LintCode/Wiggle Sort

Problem Summary

Given an unsorted array A, reorder it in-place such that A[0] <= A[1] >= A[2] <= A[3]…

Solution

We can sort the array then reorder it, of course. But it would take us O(N*logN) time. Let us consider whether we can solve this in linear time.
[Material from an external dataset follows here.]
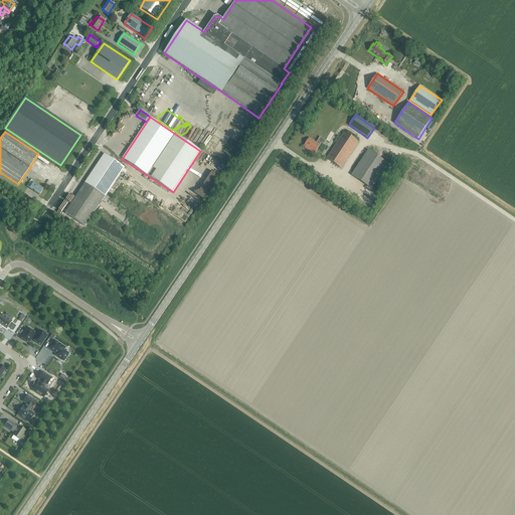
[(341,168),(358,142),(344,133),(326,158),(341,168)]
Suppose we iterate through the array and are currently at A[i], with A[0] to A[i-1] already “sorted”.
If i is odd and A[i] ≥ A[i-1] (or i is even and A[i] ≤ A[i-1]), then we can move on to A[i+1].
If not, we need to swap A[i] with A[i-1]. And this will not damage the work already done: if i is odd and A[i] < A[i-1], we also have A[i-2] ≥ A[i-1], so A[i-2] ≥ A[i-1] > A[i]. That is, the order between the (i-2)th number and (i-1)th number still maintains after the swap.

Code

class Solution {
public:
    /*
     * @param nums: A list of integers
     * @return: nothing
     */
    void wiggleSort(vector<int> &nums) {
    	int n = nums.size();
    	for (int i = 0; i < n-1; ++i)
    		if ((i%2 && nums[i] < nums[i+1]) || (!(i%2) && nums[i] > nums[i+1]))
    			swap(nums[i],nums[i+1]);
    }
};